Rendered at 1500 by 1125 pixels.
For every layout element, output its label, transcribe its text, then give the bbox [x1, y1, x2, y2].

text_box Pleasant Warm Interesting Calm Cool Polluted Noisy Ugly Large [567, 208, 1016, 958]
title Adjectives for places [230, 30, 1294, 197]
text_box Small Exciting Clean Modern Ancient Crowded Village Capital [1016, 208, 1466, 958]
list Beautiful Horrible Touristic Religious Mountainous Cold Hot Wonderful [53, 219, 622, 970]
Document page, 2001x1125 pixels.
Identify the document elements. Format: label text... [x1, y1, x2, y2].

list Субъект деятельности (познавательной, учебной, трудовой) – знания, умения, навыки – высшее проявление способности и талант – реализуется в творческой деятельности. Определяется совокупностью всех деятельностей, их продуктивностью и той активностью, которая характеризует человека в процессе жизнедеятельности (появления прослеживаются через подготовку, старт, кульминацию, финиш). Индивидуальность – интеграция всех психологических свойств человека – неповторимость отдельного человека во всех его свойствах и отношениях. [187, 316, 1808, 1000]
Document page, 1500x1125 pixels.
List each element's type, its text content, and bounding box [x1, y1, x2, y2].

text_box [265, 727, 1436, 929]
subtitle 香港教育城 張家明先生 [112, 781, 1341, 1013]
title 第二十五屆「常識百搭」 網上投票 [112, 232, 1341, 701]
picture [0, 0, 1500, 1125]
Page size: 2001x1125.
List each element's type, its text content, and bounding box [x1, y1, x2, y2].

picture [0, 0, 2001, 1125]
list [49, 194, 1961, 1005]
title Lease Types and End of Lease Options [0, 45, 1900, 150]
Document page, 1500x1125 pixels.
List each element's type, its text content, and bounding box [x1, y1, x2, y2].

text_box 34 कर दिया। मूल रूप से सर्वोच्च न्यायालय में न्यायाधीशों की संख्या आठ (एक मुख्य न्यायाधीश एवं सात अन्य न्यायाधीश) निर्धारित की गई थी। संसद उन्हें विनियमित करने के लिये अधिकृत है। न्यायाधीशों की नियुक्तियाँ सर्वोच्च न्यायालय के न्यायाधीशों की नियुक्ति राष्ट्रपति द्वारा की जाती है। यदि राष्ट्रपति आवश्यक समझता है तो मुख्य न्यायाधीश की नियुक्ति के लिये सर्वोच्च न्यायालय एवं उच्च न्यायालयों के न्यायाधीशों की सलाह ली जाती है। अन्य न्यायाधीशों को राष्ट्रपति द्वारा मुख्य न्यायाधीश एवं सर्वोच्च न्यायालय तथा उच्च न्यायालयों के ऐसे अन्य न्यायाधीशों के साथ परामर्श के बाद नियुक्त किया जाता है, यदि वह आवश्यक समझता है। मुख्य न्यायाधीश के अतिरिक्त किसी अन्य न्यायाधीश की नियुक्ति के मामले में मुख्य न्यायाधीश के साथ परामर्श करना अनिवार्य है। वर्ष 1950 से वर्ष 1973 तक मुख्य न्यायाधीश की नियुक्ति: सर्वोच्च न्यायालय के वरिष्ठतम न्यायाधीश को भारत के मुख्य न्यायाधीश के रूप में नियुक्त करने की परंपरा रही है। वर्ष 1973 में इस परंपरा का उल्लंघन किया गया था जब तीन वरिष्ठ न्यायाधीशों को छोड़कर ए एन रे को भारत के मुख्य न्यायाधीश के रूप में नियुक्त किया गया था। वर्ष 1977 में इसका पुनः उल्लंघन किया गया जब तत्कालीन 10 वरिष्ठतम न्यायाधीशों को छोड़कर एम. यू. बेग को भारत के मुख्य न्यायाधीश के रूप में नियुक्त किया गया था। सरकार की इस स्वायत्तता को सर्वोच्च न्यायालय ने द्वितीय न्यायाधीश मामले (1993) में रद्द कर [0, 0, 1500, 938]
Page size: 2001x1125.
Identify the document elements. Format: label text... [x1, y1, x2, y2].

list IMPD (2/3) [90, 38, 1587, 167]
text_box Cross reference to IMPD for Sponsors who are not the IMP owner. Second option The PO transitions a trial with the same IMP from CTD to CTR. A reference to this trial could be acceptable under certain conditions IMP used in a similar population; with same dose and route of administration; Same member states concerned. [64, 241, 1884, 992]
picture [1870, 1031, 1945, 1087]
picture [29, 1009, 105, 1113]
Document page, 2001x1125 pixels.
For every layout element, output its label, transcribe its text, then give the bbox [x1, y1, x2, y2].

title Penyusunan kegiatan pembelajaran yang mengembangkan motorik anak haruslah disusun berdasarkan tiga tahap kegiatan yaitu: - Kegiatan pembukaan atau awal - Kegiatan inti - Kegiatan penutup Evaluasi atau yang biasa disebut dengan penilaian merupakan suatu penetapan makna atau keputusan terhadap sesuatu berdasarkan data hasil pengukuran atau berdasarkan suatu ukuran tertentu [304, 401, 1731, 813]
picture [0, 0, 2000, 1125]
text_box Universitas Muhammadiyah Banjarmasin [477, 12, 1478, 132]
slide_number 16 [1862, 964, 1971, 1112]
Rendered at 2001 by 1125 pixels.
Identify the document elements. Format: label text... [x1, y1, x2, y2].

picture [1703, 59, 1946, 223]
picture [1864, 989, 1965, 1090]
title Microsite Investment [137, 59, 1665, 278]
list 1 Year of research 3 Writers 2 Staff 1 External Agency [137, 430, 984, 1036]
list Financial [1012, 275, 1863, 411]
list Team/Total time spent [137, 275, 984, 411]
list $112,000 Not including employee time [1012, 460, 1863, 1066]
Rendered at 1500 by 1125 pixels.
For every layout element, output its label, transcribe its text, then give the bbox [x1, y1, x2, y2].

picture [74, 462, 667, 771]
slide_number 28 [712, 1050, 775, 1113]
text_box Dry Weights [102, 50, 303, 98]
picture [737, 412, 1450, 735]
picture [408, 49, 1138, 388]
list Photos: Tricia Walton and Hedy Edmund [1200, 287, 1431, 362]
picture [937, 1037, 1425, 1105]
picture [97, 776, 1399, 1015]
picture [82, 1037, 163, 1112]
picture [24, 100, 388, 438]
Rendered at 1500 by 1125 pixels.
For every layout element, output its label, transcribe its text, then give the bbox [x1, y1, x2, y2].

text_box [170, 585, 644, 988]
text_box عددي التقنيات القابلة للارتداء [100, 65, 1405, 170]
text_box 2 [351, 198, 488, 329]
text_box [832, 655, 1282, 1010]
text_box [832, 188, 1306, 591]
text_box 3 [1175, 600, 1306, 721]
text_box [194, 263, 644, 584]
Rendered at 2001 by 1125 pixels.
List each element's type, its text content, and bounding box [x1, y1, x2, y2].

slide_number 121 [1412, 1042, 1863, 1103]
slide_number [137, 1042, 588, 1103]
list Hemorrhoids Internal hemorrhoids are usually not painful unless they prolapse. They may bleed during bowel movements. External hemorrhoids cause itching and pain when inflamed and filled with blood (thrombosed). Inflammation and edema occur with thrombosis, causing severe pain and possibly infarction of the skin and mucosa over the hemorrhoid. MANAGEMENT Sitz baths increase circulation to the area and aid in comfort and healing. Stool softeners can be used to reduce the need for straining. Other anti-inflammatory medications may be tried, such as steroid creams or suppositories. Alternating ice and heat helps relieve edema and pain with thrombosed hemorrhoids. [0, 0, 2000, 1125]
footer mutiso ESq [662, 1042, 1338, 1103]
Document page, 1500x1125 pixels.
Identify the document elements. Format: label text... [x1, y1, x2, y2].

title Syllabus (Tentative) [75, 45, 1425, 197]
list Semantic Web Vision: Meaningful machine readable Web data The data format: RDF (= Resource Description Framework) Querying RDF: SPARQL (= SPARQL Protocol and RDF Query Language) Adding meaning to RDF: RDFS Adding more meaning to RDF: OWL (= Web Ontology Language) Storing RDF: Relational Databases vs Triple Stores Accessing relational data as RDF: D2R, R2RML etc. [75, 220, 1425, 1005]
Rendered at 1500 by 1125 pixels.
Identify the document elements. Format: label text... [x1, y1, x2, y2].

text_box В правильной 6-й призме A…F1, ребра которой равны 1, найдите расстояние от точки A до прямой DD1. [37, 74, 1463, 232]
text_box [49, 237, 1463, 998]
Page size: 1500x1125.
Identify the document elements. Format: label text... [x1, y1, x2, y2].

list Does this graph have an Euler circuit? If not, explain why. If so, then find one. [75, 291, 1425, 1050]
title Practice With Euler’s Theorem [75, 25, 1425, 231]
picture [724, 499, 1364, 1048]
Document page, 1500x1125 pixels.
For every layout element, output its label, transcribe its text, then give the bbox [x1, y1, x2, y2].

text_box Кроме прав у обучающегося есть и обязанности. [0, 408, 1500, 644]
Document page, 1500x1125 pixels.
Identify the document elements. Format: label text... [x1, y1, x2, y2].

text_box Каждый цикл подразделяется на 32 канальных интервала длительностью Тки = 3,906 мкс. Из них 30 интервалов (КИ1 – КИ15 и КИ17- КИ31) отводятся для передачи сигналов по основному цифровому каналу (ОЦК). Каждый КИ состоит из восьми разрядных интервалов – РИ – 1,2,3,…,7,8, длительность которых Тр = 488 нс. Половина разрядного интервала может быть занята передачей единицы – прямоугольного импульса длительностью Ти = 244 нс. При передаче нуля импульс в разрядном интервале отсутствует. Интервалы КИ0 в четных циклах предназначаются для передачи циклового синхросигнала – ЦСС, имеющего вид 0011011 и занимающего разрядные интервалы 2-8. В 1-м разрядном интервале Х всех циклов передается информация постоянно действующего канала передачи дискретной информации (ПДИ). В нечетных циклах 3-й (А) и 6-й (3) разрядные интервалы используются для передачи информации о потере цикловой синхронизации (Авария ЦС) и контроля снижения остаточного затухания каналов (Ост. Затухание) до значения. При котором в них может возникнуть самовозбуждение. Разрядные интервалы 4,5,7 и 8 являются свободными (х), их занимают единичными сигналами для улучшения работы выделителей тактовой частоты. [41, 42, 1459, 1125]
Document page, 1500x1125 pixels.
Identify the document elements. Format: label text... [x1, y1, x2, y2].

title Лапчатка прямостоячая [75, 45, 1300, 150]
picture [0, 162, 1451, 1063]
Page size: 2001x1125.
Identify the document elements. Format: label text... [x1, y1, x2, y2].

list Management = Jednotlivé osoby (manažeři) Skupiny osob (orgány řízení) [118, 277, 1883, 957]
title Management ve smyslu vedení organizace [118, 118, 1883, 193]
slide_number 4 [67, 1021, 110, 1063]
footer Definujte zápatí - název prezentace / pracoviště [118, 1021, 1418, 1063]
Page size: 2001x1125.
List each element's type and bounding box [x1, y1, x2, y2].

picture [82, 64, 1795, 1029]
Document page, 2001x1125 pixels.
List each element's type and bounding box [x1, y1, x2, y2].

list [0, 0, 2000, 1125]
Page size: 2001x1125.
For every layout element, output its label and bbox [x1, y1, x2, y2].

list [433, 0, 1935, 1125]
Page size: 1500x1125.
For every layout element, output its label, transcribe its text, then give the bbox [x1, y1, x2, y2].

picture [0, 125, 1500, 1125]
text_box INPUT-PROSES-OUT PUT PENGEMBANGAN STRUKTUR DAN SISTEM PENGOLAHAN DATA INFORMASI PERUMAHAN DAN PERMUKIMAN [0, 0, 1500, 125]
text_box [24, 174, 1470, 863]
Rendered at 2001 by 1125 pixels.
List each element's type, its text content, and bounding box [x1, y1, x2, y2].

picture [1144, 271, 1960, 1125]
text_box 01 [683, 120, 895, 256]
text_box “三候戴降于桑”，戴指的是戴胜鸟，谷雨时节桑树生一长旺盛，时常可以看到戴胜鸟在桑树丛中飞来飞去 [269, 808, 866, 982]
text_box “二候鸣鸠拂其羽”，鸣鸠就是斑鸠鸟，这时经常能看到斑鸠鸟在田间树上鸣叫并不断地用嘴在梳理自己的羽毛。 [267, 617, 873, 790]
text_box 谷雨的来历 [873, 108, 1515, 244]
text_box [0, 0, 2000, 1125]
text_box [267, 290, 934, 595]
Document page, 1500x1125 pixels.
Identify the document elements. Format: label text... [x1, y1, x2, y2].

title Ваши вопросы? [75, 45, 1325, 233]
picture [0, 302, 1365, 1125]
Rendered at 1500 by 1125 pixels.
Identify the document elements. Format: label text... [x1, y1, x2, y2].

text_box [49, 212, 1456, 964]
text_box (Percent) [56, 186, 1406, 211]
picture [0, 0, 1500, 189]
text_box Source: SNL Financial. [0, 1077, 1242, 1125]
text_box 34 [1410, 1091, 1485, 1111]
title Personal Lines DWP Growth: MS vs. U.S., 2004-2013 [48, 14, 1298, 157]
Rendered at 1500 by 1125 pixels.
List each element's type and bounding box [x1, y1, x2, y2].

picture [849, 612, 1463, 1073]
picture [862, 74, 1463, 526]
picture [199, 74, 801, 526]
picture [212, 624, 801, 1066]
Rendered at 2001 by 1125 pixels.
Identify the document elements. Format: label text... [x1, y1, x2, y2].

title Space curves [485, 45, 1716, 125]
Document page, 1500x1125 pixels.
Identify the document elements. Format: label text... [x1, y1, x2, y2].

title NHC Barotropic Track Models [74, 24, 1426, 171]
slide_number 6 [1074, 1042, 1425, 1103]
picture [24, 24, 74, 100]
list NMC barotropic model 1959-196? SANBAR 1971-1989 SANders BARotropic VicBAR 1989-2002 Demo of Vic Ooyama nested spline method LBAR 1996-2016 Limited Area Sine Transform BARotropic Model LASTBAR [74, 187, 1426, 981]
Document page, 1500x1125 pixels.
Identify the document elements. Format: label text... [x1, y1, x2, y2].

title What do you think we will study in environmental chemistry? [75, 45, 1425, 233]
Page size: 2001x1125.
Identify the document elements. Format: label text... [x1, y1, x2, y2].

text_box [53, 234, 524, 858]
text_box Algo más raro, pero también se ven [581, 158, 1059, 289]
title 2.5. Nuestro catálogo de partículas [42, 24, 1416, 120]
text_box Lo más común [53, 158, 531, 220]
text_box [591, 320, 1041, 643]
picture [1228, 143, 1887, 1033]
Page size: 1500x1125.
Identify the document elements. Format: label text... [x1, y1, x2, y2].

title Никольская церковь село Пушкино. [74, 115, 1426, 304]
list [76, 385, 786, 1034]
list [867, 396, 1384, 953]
◇ ◇ ◇ ◇ ◇
■ Task to complete:
Once the line with "text_box [591, 320, 1041, 643]" has been found in the records above, retype it and every line after it exactly, and include nothing else.

■ Task result:
text_box [591, 320, 1041, 643]
picture [1228, 143, 1887, 1033]
Page size: 1500x1125.
Identify the document elements. Format: label text... [x1, y1, x2, y2].

title Никольская церковь село Пушкино. [74, 115, 1426, 304]
list [76, 385, 786, 1034]
list [867, 396, 1384, 953]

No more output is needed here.